Making the Workplace Work: How Inclusivity Drives Innovation
Wei Zheng leads panel discussion on implementing DEI initiatives
If your team feels alienated, uncomfortable or excluded, are you really leading anyone?
Inclusive leadership can improve individuals’ experiences in the workplace. And by inviting diverse perspectives, organizations become more productive and more innovative.
The Stevens Leadership Portal recently concluded its four-part Inclusive Leadership Panel Discussion Series, which delivered keen insights on how leaders and organizations can foster inclusivity.
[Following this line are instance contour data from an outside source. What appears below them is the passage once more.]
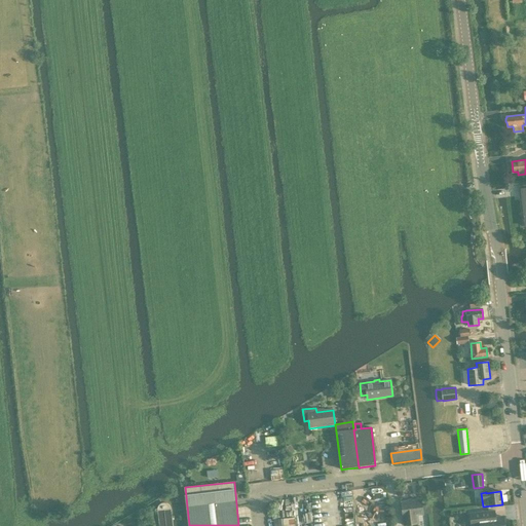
[(404,525),(410,524),(418,523),(417,515),(423,515),(421,500),(401,502),(404,525)]
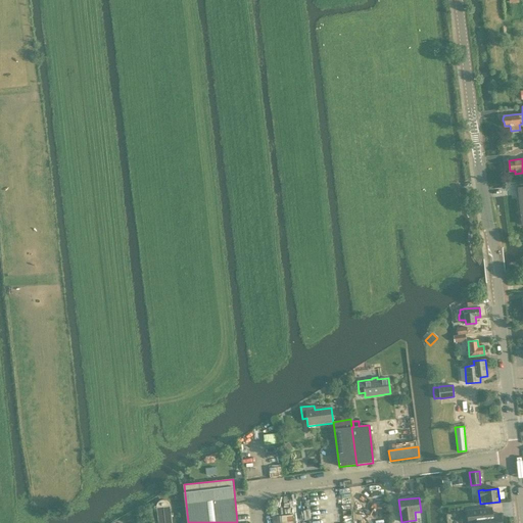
[(472,522),(477,522),(502,522),(501,514),(492,515),(491,508),(467,510),(468,522),(472,522)]
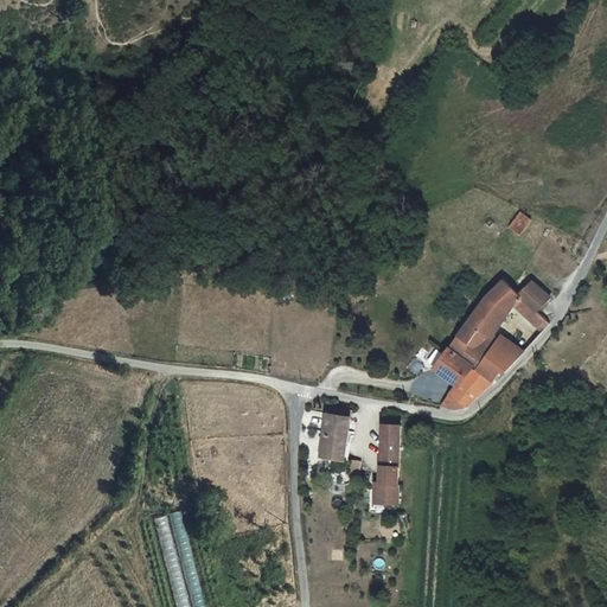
[(521,236),(535,219),(524,210),(510,227),(521,236)]
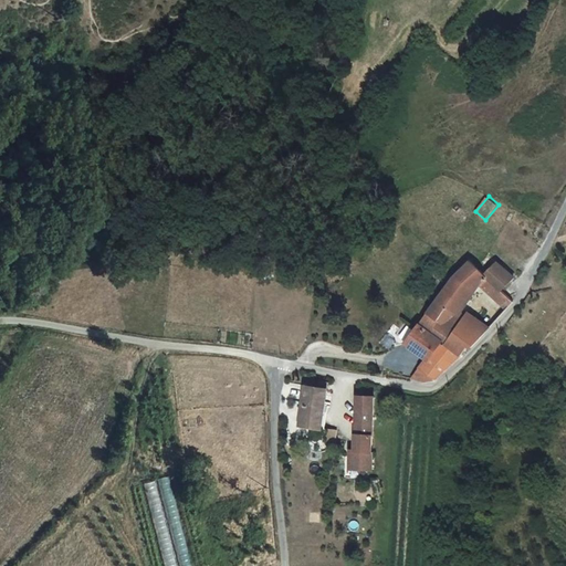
[(492,326),(470,304),(485,287),(493,279),(486,272),(498,261),(492,253),(479,265),(473,260),(458,273),(422,324),(443,341),(461,355),(468,345),(470,347),(492,326)]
The final panel discussion covered concrete steps to integrate inclusivity into an organization’s culture and offered ways to combat the challenges facing diversity, equity and inclusion (DEI) initiatives.
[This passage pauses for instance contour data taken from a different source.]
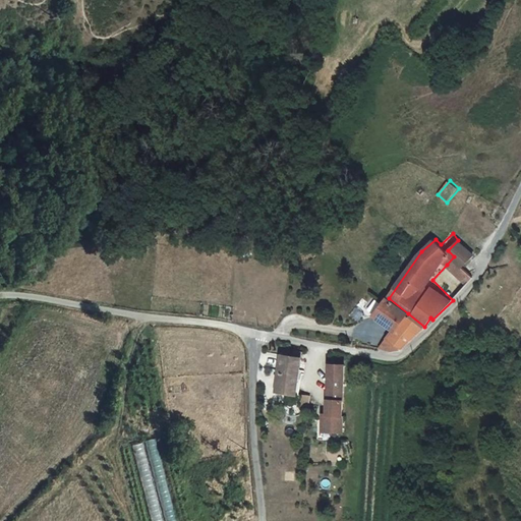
[(463,267),(473,255),(458,240),(448,250),(454,256),(447,265),(466,285),(473,277),(463,267)]
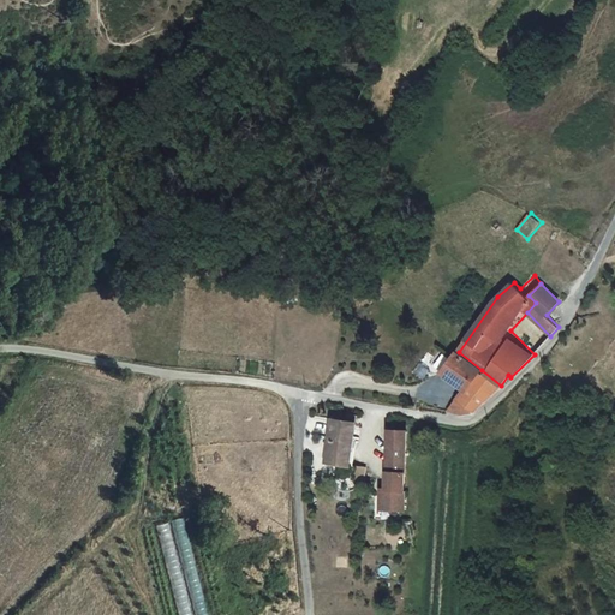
[(458,375),(470,384),(482,370),(459,352),(459,351),(442,369),(454,380),(458,375)]
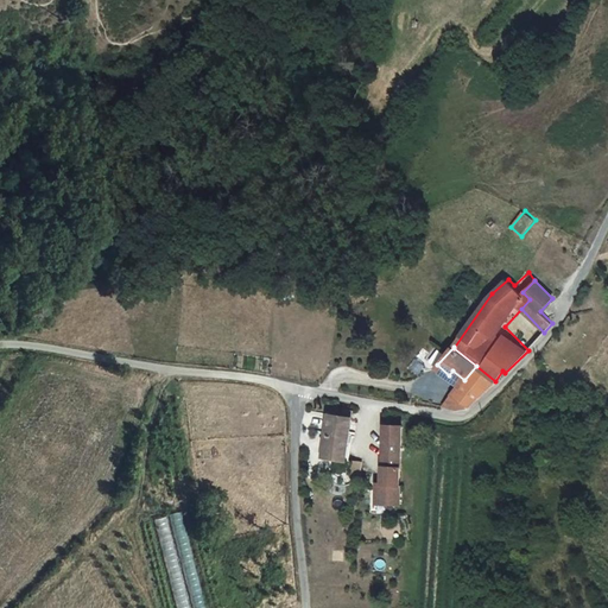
[(468,409),(495,381),(476,366),(464,380),(453,396),(468,409)]
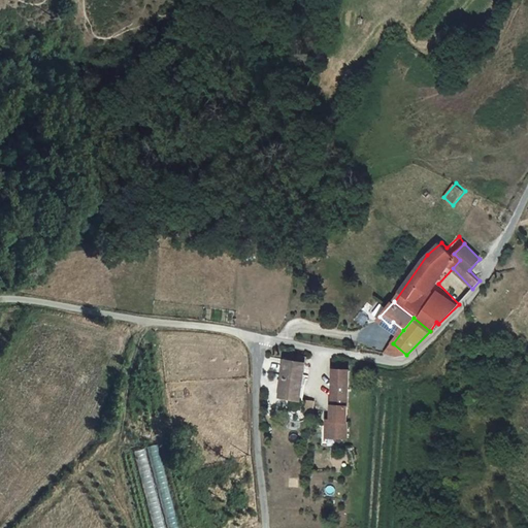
[(406,355),(393,343),(382,357),(398,362),(406,355)]
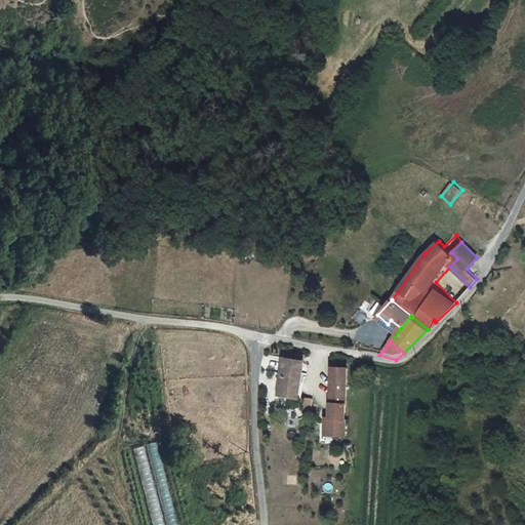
[(280,394),(299,398),(306,353),(297,353),(296,359),(284,358),(280,394)]
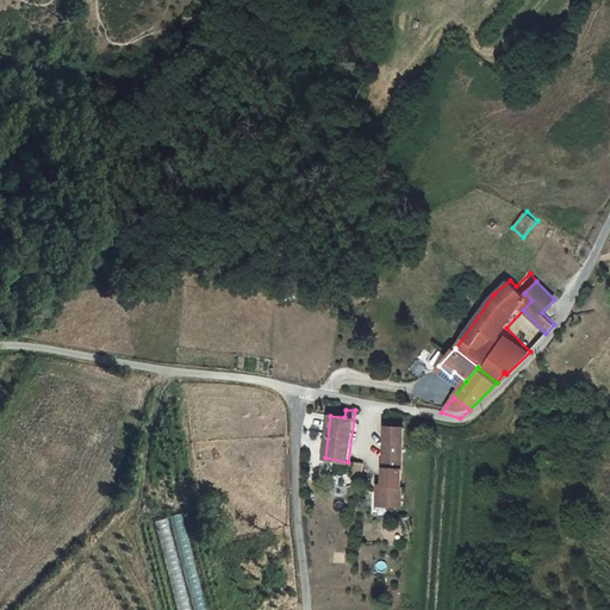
[(400,467),(404,428),(387,425),(384,466),(379,466),(378,484),(399,485),(400,467)]
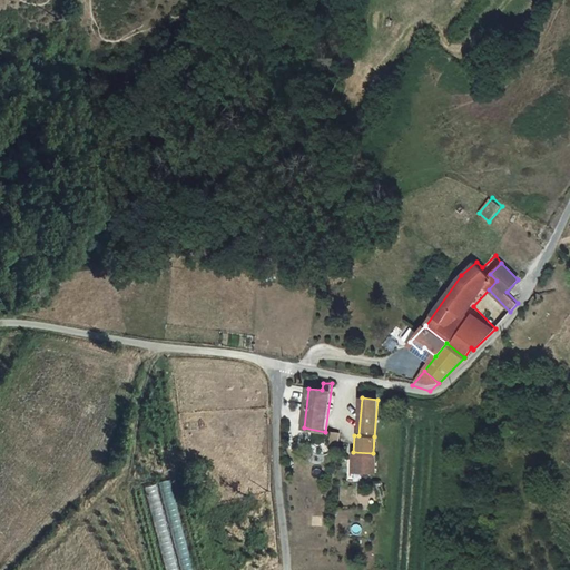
[(150,569),(160,569),(147,512),(138,514),(150,569)]
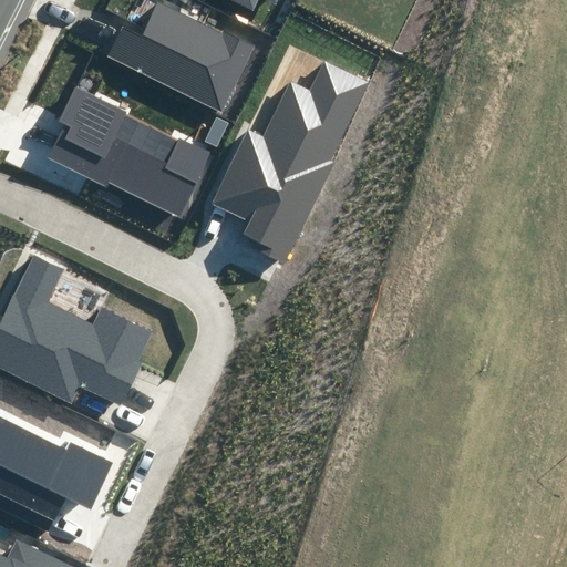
[(234,0),(255,10),(259,0),(266,0),(277,6),(279,0),(234,0)]
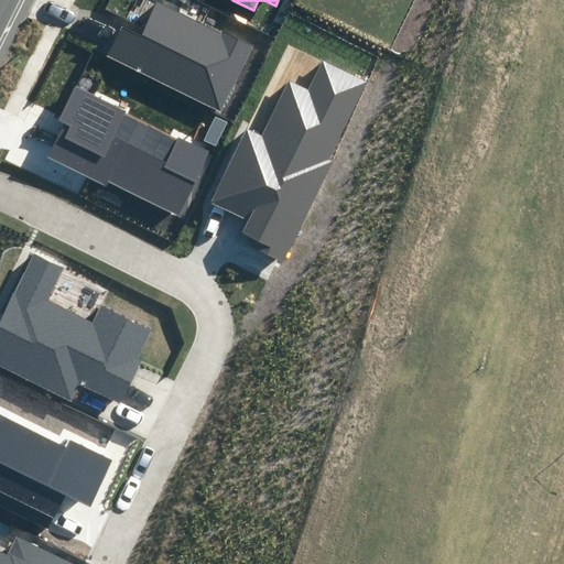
[(139,36),(119,25),(104,56),(218,114),(250,49),(155,2),(139,36)]
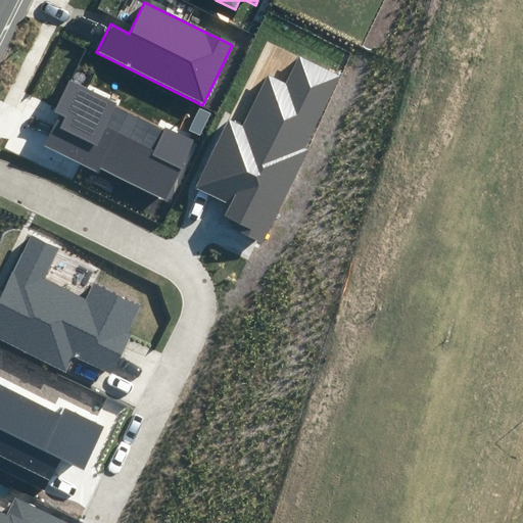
[(243,126),(229,119),(197,187),(231,203),(225,216),(243,224),(240,231),(263,242),(342,76),(298,55),(285,82),(268,73),(243,126)]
Facilitated by Wei Zheng, associate professor and Stevens’ Richard R. Roscitt chair of leadership, the panel featured DEI leaders from diversity-award-winning organizations who shared their tips and best practices. The panel included Valoria Armstrong, chief inclusion officer at American Water; Christine Geissler, global senior vice president of human resources at Rickitt; and Armond Kinsey, chief diversity officer for the Atlantic Health System.
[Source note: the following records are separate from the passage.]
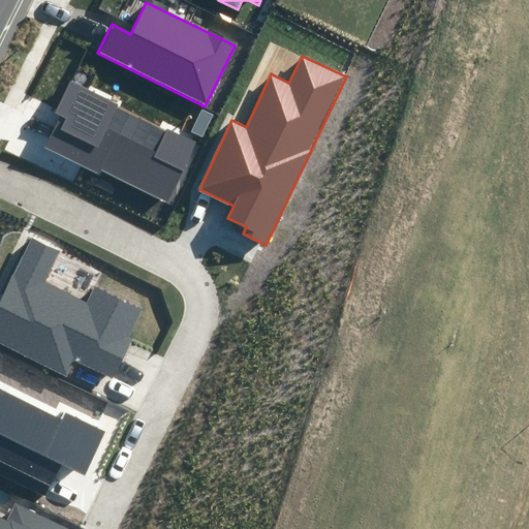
[(119,102),(69,80),(53,114),(59,117),(44,148),(99,174),(101,169),(167,200),(194,144),(117,107),(119,102)]
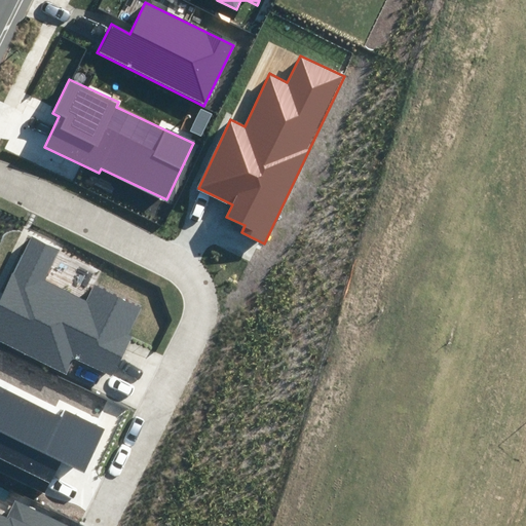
[(62,247),(30,232),(0,295),(0,340),(67,371),(74,355),(111,373),(142,306),(95,285),(87,299),(46,280),(62,247)]
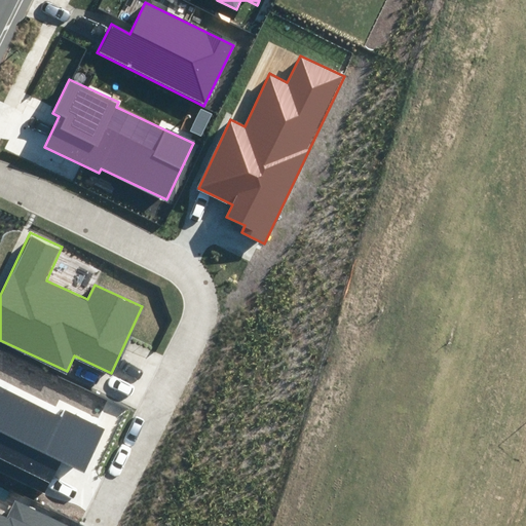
[(62,416),(0,385),(0,470),(47,493),(63,462),(85,474),(107,430),(66,410),(62,416)]
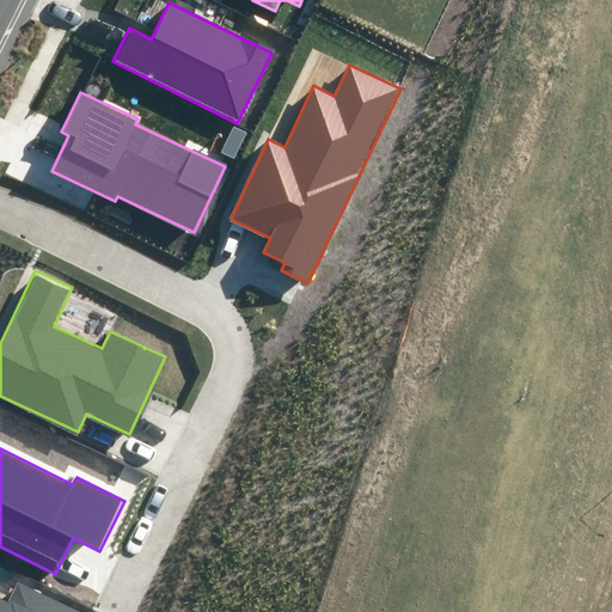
[(0,611),(87,611),(18,581),(10,601),(0,597),(0,611)]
“Inclusive leadership can foster an environment that satisfies a deep human desire for belonging and authenticity at the workplace,” said Zheng.
Connection and Collaboration
Some of the great challenges facing DEI initiatives are getting buy-in and reaching an organization-wide understanding about what it means to be inclusive. To ease these headwinds, the panelists agreed that it’s essential to have accessible and effective diversity and inclusion education. But organizations must be purposeful with how they present that education. Kinsey explained that diversity education is often seen as punitive, as if it is a punishment for saying or doing the “wrong” thing. Instead, such education should be presented as a way to “upscale future leaders by building the skill set of being an inclusive leader.”
Beyond the organizational benefits, being inclusive is “personally satisfying,” said Zheng. “It is not just targeted at increasing worker performance and productivity, but also at building meaningful human connections that go beyond the work context.”
Improving the perception of diversity and inclusion education is important, but that alone doesn’t guarantee organization-wide buy-in. It’s best for DEI to be collaborative, not administrative, suggested the panelists. Be transparent and ask for feedback. Each of the panelists’ organizations conduct annual employee engagement surveys. Those surveys produce an “inclusion score,” based on employees’ feedback about their experience and comfort level in the workplace. Not only did the panelists recommend capturing this type of data but that organizations regularly publish their DEI analytics. By sharing analytics, organizations invite accountability, explained Geissler. And organizations hesitate to share their DEI data, even internally, for that reason. “The more you get into analytics, the more you know. It helps to unwind and unravel the data,” she said.
According to the panel, rising inclusive leaders should focus on the few things that would make the greatest impact right now and give people something to do that moves the needle. “Be 1% more inclusive every day,” Zheng says. Maybe that means asking your team about their experience, initiating a conversation with a stranger, or inviting criticism of your ideas. If inclusivity efforts are authentic and collaborative, diversity, equity and inclusion become a part of the organization’s culture and identity rather than a program, which is Zheng’s goal. “I’d love to see diversity and inclusion not as a separate initiative or some metrics to fulfill, but part and parcel of how we do everything.”